TASK INSTRUCTIONS:
Continue the article on clearing Alzheimer's plaques from the brain, picking up after its final sentence.

GIVEN TEXT:

*** Begin section ***

Sweeping Plaques From Brain Studied as Alzheimer's Strategy
Abstract
Enormous efforts have been expended in the search to discover an effective treatment for Alzheimer's disease that involves inhibiting the production of plaques in the brain- that is, by targeting the enzymes that make amyloid protein. But all of the candidate drugs that once showed promise have proven disappointing in clinical trials.
Therefore another tack for treating the disease may be needed- for example, the removal of plaques from the brain after they have already formed. Indeed, scientists at Rockefeller University have found a molecule that can do just that- at least in cultured rodent neurons.
The senior investigator was Paul Greengard, Ph.D., a professor and head of the Laboratory of Molecular and Cellular Neuroscience at Rockefeller University and a Nobel laureate in medicine. The lead investigator was Yuan Tian, Ph.D., a post-doctoral associate in Greengard's laboratory. Their findings were published online March 2 in the FASEB Journal, a publication of the Federation of American Societies for Experimental Biology.
Cells contain a pathway for degrading long-lived, aggregated proteins in a process called autophagy. So Greengard and his colleagues wondered whether the artificial induction of autophagy might be used to remove from the brain the proteins of which Alzheimer's plaques are made.
They tested various small-molecule enhancers of autophagy on cultured rodent neurons containing clumps of amyloid protein and found that one -SMER28- was successful in removing the clumps.
"At this point it is not clear if SMER28 is appropriate for animal studies [because of issues surrounding] bioavailability and brain permeability, but we would like to test its impact using animal models," Greengard told Psychiatric News. Regarding human clinical trials with SMER28, "it is too early to predict" whether they will be possible, he said.
A cell's autophagy process attacks a protein from which Alzheimer's plaques are made.
In any event, Greengard and his colleagues believe that their cell-culture success with SMER28 points to the potential of small-molecule enhancers of autophagy as effective treatments for Alzheimer's.

*** End section ***

DATASET EXTRACT:

*** Begin section ***

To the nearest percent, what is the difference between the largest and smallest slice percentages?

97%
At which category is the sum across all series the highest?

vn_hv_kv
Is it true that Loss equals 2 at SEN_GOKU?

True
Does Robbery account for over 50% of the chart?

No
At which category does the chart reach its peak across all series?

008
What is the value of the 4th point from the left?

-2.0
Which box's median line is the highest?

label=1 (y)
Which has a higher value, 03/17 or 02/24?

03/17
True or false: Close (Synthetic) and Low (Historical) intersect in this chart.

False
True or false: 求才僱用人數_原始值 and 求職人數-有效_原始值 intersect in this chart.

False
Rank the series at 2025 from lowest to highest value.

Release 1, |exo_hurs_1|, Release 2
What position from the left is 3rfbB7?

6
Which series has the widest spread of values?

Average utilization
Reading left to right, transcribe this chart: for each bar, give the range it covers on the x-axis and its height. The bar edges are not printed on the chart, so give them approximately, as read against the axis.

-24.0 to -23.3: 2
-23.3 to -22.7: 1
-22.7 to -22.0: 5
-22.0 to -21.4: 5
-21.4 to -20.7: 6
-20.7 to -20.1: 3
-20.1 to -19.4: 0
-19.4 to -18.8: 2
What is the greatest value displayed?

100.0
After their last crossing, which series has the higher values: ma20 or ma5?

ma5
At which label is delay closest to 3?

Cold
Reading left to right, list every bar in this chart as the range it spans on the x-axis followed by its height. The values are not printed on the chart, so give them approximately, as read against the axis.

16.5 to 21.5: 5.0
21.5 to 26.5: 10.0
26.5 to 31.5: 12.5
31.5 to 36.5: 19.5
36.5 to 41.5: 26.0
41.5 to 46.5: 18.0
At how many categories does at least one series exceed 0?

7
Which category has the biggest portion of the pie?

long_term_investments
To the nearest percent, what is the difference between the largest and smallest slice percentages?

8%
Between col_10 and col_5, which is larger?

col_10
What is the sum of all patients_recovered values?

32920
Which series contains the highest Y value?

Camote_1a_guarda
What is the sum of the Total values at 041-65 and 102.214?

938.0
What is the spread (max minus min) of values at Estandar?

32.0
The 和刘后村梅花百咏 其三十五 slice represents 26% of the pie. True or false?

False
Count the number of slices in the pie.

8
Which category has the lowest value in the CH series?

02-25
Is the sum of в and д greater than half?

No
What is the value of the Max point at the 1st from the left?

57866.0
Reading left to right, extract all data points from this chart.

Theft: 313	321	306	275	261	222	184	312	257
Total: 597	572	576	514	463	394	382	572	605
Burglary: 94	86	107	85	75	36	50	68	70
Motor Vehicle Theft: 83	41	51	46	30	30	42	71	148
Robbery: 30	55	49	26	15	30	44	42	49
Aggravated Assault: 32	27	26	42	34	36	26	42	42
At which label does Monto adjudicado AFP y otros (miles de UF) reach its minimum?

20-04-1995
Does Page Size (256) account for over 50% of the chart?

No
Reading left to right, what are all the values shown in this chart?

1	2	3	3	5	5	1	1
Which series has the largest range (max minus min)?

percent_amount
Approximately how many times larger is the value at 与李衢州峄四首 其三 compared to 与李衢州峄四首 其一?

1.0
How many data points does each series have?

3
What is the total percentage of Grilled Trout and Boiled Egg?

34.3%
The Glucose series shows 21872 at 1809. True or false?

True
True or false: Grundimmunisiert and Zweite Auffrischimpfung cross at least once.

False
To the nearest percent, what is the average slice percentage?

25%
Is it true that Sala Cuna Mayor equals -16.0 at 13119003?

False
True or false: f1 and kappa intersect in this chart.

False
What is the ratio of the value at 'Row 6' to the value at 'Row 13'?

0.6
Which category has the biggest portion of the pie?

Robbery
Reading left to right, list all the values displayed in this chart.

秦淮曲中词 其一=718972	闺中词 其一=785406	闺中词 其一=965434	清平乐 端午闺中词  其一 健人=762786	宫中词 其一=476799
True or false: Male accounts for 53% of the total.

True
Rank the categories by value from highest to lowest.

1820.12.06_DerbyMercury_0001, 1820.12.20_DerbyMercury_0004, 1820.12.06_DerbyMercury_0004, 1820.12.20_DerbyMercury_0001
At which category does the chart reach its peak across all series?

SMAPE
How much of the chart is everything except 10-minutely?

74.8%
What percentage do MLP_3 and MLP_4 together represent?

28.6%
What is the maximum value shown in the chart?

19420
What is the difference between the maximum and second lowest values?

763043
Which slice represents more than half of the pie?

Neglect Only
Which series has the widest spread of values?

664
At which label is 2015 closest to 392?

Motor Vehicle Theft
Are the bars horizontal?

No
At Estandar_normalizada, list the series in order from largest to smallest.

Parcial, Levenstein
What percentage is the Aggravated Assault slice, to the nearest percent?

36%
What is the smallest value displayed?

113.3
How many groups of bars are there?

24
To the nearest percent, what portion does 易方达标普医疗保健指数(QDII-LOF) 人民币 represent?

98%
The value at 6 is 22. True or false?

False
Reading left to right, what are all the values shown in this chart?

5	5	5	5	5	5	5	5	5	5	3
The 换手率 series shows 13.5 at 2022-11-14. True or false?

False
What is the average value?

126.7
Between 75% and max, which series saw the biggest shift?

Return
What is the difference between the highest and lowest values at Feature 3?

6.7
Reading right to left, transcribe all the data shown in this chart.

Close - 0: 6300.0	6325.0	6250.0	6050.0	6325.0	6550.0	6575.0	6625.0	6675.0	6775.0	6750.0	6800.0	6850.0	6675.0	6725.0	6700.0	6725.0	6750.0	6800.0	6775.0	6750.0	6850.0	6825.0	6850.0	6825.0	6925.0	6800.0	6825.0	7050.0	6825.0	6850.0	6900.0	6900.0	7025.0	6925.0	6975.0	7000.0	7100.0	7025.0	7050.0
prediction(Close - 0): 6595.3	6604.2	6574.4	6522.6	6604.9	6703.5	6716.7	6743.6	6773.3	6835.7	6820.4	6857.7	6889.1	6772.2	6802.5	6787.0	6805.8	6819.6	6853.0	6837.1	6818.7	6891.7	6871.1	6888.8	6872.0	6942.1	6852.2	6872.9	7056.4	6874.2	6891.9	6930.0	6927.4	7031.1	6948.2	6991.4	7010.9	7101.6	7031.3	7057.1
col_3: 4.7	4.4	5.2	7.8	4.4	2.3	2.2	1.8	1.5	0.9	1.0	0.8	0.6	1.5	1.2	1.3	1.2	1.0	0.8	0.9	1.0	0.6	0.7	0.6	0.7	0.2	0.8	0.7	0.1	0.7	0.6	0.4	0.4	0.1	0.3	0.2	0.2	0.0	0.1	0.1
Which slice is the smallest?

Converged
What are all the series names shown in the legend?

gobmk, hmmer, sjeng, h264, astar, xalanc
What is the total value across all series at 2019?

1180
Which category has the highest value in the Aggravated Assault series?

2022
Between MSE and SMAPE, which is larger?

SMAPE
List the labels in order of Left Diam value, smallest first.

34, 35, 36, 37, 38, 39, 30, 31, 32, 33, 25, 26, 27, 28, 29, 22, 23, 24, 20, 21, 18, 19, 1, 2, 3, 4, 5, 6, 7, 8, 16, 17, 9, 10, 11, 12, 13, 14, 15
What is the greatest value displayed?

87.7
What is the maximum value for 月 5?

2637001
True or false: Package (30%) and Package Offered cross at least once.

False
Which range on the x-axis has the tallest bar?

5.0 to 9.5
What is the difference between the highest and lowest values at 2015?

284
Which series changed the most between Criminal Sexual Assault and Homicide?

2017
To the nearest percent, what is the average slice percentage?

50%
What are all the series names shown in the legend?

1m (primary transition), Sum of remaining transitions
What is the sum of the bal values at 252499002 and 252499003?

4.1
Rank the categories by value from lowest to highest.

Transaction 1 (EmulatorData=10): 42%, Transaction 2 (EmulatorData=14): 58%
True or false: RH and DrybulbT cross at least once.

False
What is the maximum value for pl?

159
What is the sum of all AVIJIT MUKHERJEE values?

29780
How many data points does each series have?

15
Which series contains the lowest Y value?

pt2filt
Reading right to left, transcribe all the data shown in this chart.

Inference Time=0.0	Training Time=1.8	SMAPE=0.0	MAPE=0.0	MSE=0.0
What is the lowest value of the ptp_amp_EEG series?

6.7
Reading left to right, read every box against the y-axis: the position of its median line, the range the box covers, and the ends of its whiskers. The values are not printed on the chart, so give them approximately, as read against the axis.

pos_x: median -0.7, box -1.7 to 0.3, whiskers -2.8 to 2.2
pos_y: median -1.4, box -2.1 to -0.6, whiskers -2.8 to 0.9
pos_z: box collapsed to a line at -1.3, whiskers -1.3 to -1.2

*** End section ***

WRITTEN REPLY:
Gerald Weissmann, M.D., editor-in-chief of the FASEB Journal, pointed out in an accompanying press release, "Autophagy has been called the cell's equivalent of urban renewal. The Rockefeller group shows that strategies to remove the blight in cells that causes Alzheimer's disease are not only worth pursuing, but so far appear to be very promising."
Autophagy enhancers may hold treatment promise for some other neurodegenerative diseases as well, Greengard and his colleagues noted. For example, some small-molecule autophagy enhancers have been found to degrade, in cell culture, aggregates of mutant huntingtin proteins, the hallmark of Huntington's disease. And even more intriguingly, when mice were fed an autophagy enhancer called rapamycin, it extended their lifespan by about 10 percent, David Harrison, Ph.D., a professor at Jackson Laboratory in Bar Harbor, Maine, and colleagues reported in the July 16, 2009, Nature.
"SMER28 stands for 'small-molecule-enhancer-of-rapamycin-28,' but it really has nothing to do with the actual rapamycin molecule," Greengard explained to Psychiatric News. "It is called that because it was initially discovered as an enhancer of the effect of rapamycin to stimulate autophagy. In fact, we now know that SMER28 works through a pathway independent of rapamycin."
The research was funded by the National Institutes of Health and the Fisher Center for Alzheimer's Research Foundation.
An abstract of "A Small-Molecule Enhancer of Autophagy Decreases Levels of Amyloid Beta and APP-CTF Via Atg5-Dependent Autophagy Pathway" is posted at <www.fasebj.org/content/early/2011/03/02/fj.10-175158.abstract>.